Start of INPUT MATERIAL

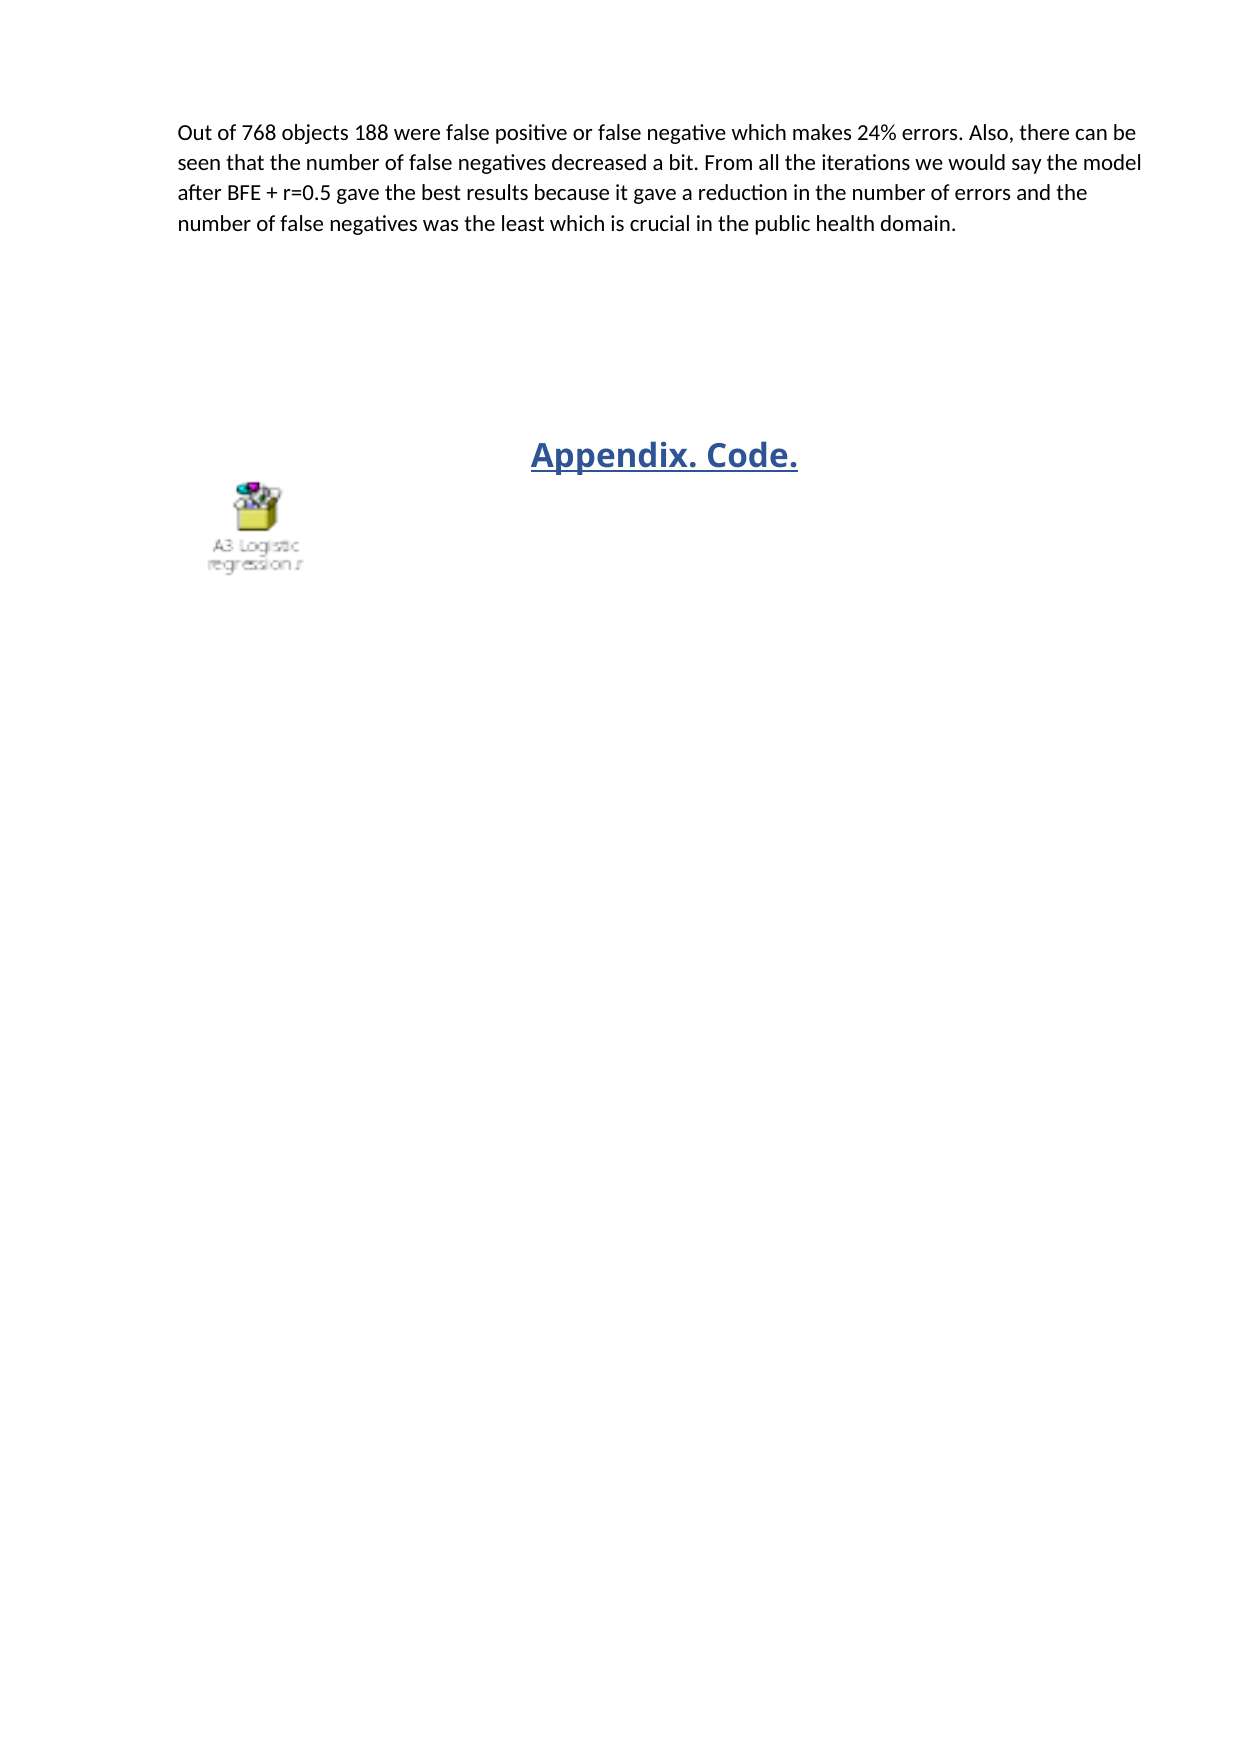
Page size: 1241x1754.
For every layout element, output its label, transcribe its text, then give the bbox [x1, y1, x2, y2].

text Out of 768 objects 188 were false positive or false negative which makes 24% errors. Also, there can be seen that the number of false negatives decreased a bit. From all the iterations we would say the model after BFE + r=0.5 gave the best results because it gave a reduction in the number of errors and the number of false negatives was the least which is crucial in the public health domain. [177, 118, 1152, 237]
subtitle Appendix. Code. [177, 432, 1152, 477]
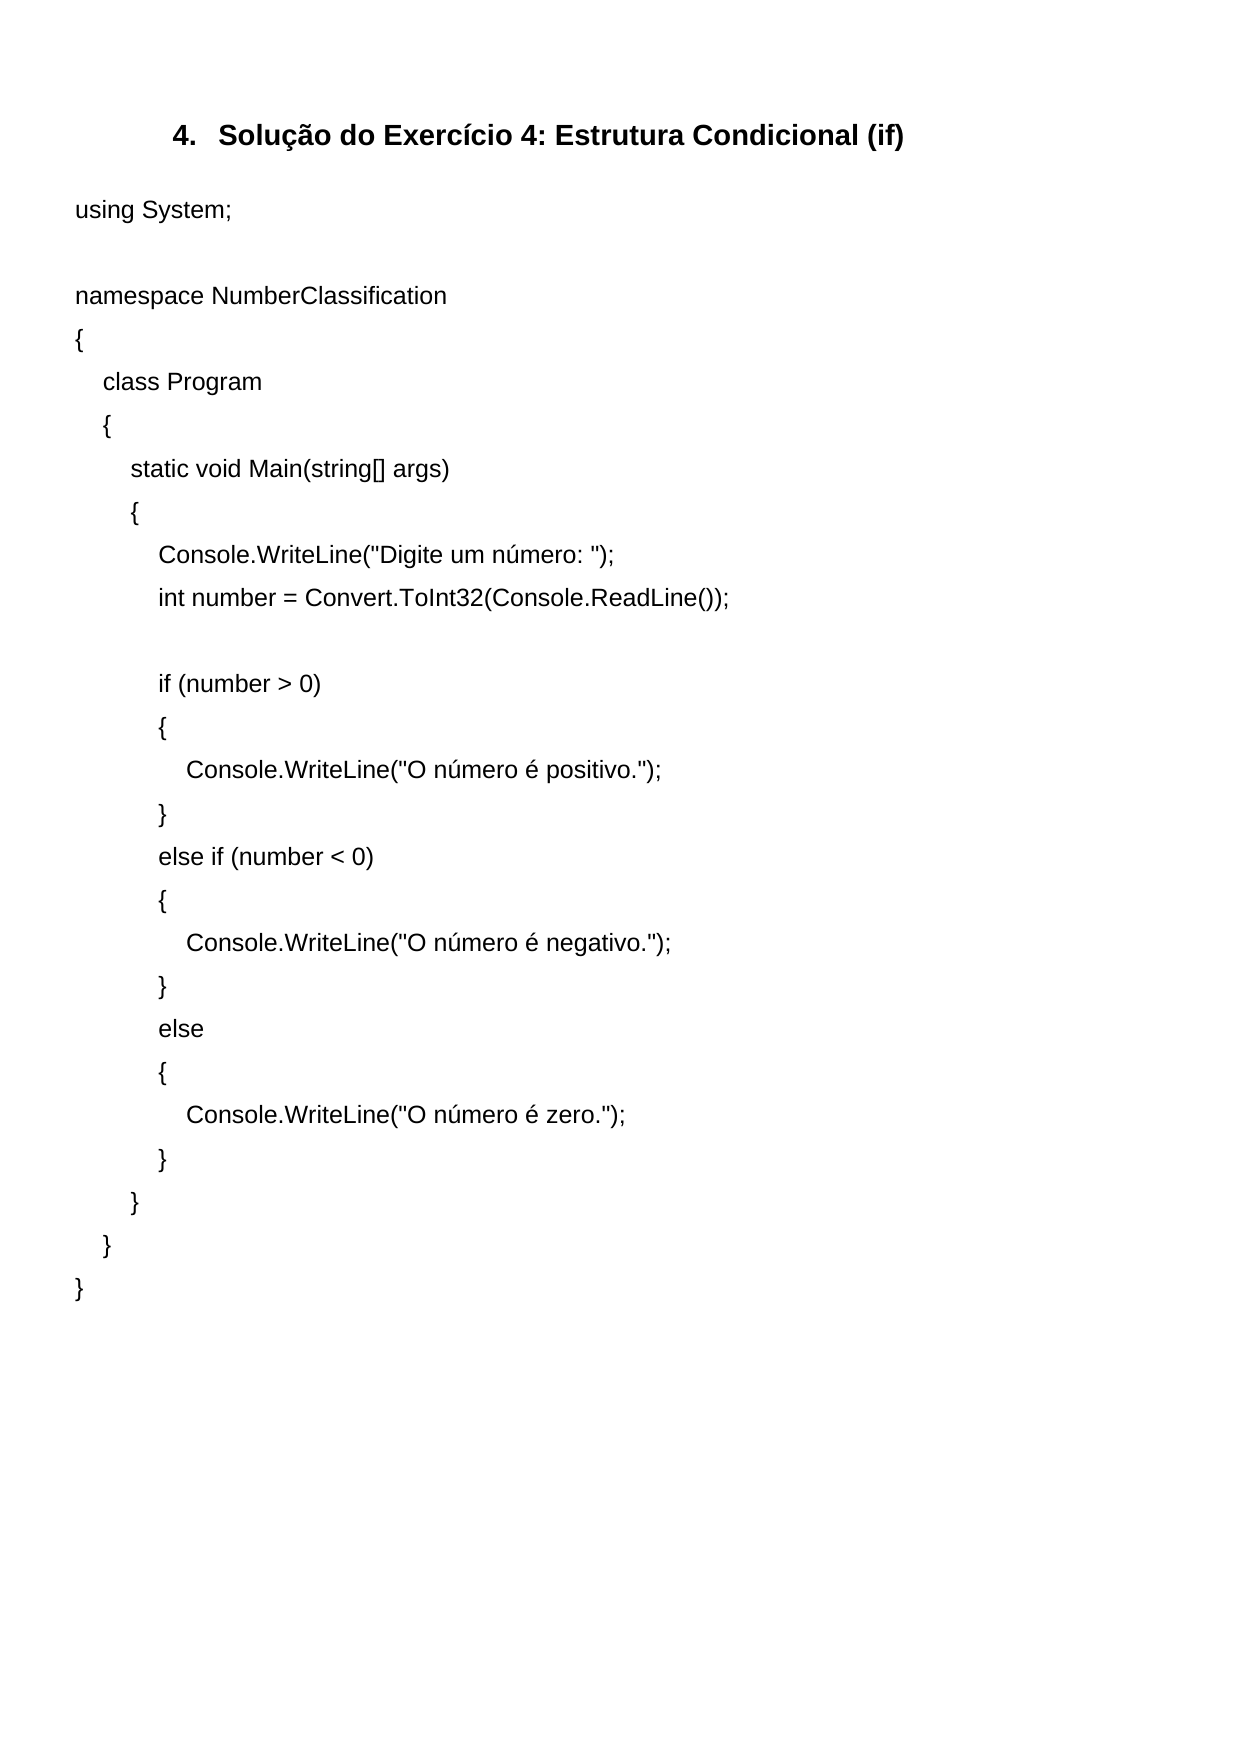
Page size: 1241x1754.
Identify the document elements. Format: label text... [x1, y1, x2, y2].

text } [75, 798, 1165, 827]
text } [75, 1230, 1165, 1258]
text { [75, 324, 1165, 353]
text using System; [75, 195, 1165, 223]
text Console.WriteLine("O número é positivo."); [75, 755, 1165, 784]
text class Program [75, 367, 1165, 396]
text namespace NumberClassification [75, 281, 1165, 310]
text { [75, 410, 1165, 439]
text Console.WriteLine("O número é zero."); [75, 1100, 1165, 1129]
text { [75, 497, 1165, 525]
text if (number > 0) [75, 669, 1165, 698]
text else [75, 1014, 1165, 1043]
text int number = Convert.ToInt32(Console.ReadLine()); [75, 583, 1165, 612]
text static void Main(string[] args) [75, 453, 1165, 482]
text } [75, 971, 1165, 1000]
text } [75, 1273, 1165, 1302]
text Console.WriteLine("O número é negativo."); [75, 928, 1165, 957]
text { [75, 712, 1165, 741]
text } [75, 1143, 1165, 1172]
text Console.WriteLine("Digite um número: "); [75, 540, 1165, 568]
subtitle Solução do Exercício 4: Estrutura Condicional (if) [172, 118, 1165, 152]
text } [75, 1187, 1165, 1215]
text { [75, 1057, 1165, 1086]
text else if (number < 0) [75, 842, 1165, 870]
text { [75, 885, 1165, 913]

End of INPUT MATERIAL

TASK OBJECTIVE - Copy the listing above in full and exactly, but omit each picture that it holds.

TASK OUTPUT -
Page size: 1241x1754.
For every layout element, output its label, transcribe its text, then give the bbox [x1, y1, x2, y2].

text Out of 768 objects 188 were false positive or false negative which makes 24% errors. Also, there can be seen that the number of false negatives decreased a bit. From all the iterations we would say the model after BFE + r=0.5 gave the best results because it gave a reduction in the number of errors and the number of false negatives was the least which is crucial in the public health domain. [177, 118, 1152, 237]
subtitle Appendix. Code. [177, 432, 1152, 477]
Page size: 1241x1754.
Identify the document elements. Format: label text... [x1, y1, x2, y2].

text } [75, 798, 1165, 827]
text } [75, 1230, 1165, 1258]
text { [75, 324, 1165, 353]
text using System; [75, 195, 1165, 223]
text Console.WriteLine("O número é positivo."); [75, 755, 1165, 784]
text class Program [75, 367, 1165, 396]
text namespace NumberClassification [75, 281, 1165, 310]
text { [75, 410, 1165, 439]
text Console.WriteLine("O número é zero."); [75, 1100, 1165, 1129]
text { [75, 497, 1165, 525]
text if (number > 0) [75, 669, 1165, 698]
text else [75, 1014, 1165, 1043]
text int number = Convert.ToInt32(Console.ReadLine()); [75, 583, 1165, 612]
text static void Main(string[] args) [75, 453, 1165, 482]
text } [75, 971, 1165, 1000]
text } [75, 1273, 1165, 1302]
text Console.WriteLine("O número é negativo."); [75, 928, 1165, 957]
text { [75, 712, 1165, 741]
text } [75, 1143, 1165, 1172]
text Console.WriteLine("Digite um número: "); [75, 540, 1165, 568]
subtitle Solução do Exercício 4: Estrutura Condicional (if) [172, 118, 1165, 152]
text } [75, 1187, 1165, 1215]
text { [75, 1057, 1165, 1086]
text else if (number < 0) [75, 842, 1165, 870]
text { [75, 885, 1165, 913]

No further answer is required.